В доме, моя бабушка, старая морщинистая женщина с дрожащим подбородком в длинной юбке и переднике, стояла у печи и мешала жар. Звали ее Евгения Лаврентьевна, фамилия по мужу Зимогляд, а ее девичья фамилия была Срибна. Моя бабушка была родом из Переяслав- Хмельницкого, и длинными зимними вечерами часто вспоминала о своем доме и родном брате, к сожалению, я не запомнил его имени, знаю только то, что он всю свою жизнь прожил в Переяслав- Хмельницком. Что он был фанатическим приверженцем голубей. В своем частном доме у него на чердаке была оборудована голубятня, где царил строгий порядок и чистота.
В доме Ольги Андреевны пахло борщом и вкусным ароматом тушеного мяса. Село жило в достатке, так как сами выращивали все – и овощи, и мясо.
Я все время вертелся возле бабушки, непроизвольно мешая колдовать печными вилами. На что бабушка сердилась и ворчала:
– Была бы, утопила в уборной, и не мучилась бы! – не зло, глядя на меня, сказала она. Я никогда не обижался на бабушку, и теперь, попросту не обратил внимания на ее слова. Только спросил:
– Бабушка, а что сегодня на обед?
– Что, что, увидишь! – недовольно ответила бабушка, – Только съешь!
– Буду, есть только мясо, – отвечал я, – сало сама ешь.
– Вот вредитель.

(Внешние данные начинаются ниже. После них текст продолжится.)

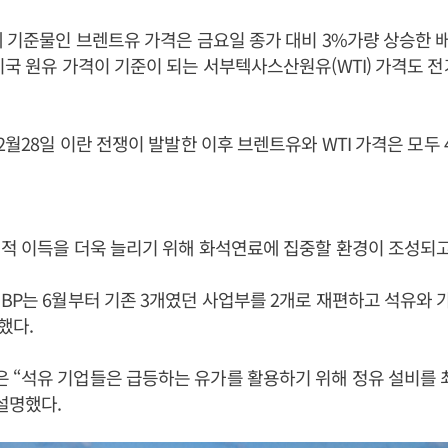
에 기준물인 브렌트유 가격은 금요일 종가 대비 3%가량 상승한 배럴
미국 원유 가격이 기준이 되는 서부텍사스산원유(WTI) 가격도 전
2월28일 이란 전쟁이 발발한 이후 브렌트유와 WTI 가격은 모두 
적 이득을 더욱 늘리기 위해 화석연료에 집중할 환경이 조성되고
BP는 6월부터 기존 3개였던 사업부를 2개로 재편하고 석유와 
했다.
 “석유 기업들은 급등하는 유가를 활용하기 위해 정유 설비를 
설명했다.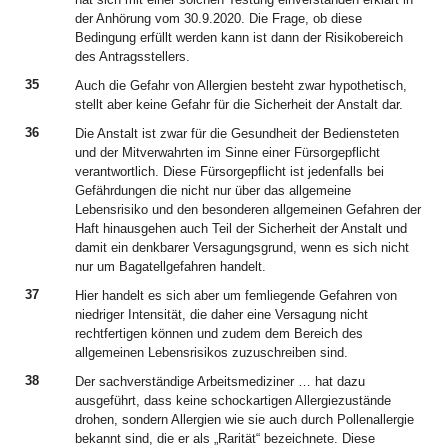
der Anhörung vom 30.9.2020. Die Frage, ob diese
Bedingung erfüllt werden kann ist dann der Risikobereich
des Antragsstellers.
35
Auch die Gefahr von Allergien besteht zwar hypothetisch,
stellt aber keine Gefahr für die Sicherheit der Anstalt dar.
36
Die Anstalt ist zwar für die Gesundheit der Bediensteten
und der Mitverwahrten im Sinne einer Fürsorgepflicht
verantwortlich. Diese Fürsorgepflicht ist jedenfalls bei
Gefährdungen die nicht nur über das allgemeine
Lebensrisiko und den besonderen allgemeinen Gefahren der
Haft hinausgehen auch Teil der Sicherheit der Anstalt und
damit ein denkbarer Versagungsgrund, wenn es sich nicht
nur um Bagatellgefahren handelt.
37
Hier handelt es sich aber um femliegende Gefahren von
niedriger Intensität, die daher eine Versagung nicht
rechtfertigen können und zudem dem Bereich des
allgemeinen Lebensrisikos zuzuschreiben sind.
38
Der sachverständige Arbeitsmediziner … hat dazu
ausgeführt, dass keine schockartigen Allergiezustände
drohen, sondern Allergien wie sie auch durch Pollenallergie
bekannt sind, die er als „Rarität“ bezeichnete. Diese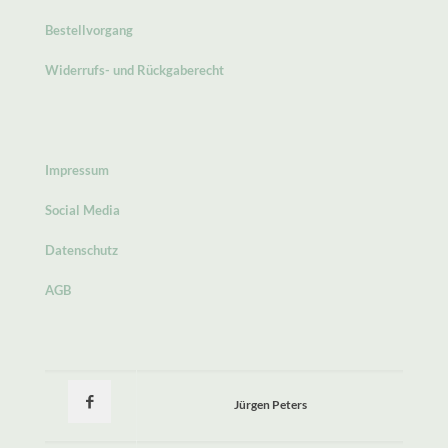
Bestellvorgang
Widerrufs- und Rückgaberecht
Impressum
Social Media
Datenschutz
AGB
Jürgen Peters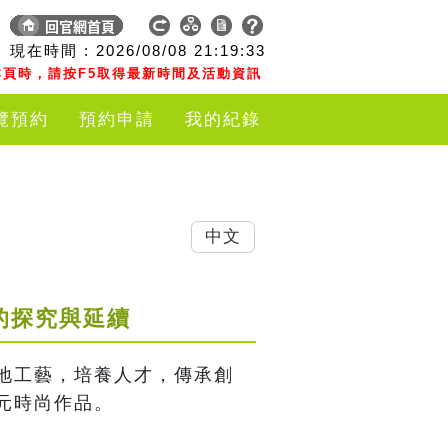
現在時間 :
2026/08/08
21:19:34
頁時，請按F5取得最新時間及活動資訊
覽預約
預約申請
我的紀錄
中文
的探究與延續
地工藝，培養人才，傳承創
元時尚作品。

Будешь ти, гадовая душонка, корочки хлеба рад.
Мне стало обидно. Я надул пухлые щеки и отстал от бабушки. У меня в руках оказался перочинный ножик, который я носил в кармане вельветовых темно- коричневых шортах до колен. И принялся мастерить пропеллер. Мне нравилось, когда ветер вращал мое изделие, и, тогда казалось, что я в самолете лечу над просторами полей села, выше деревьев и заснеженного парка.
Вечер.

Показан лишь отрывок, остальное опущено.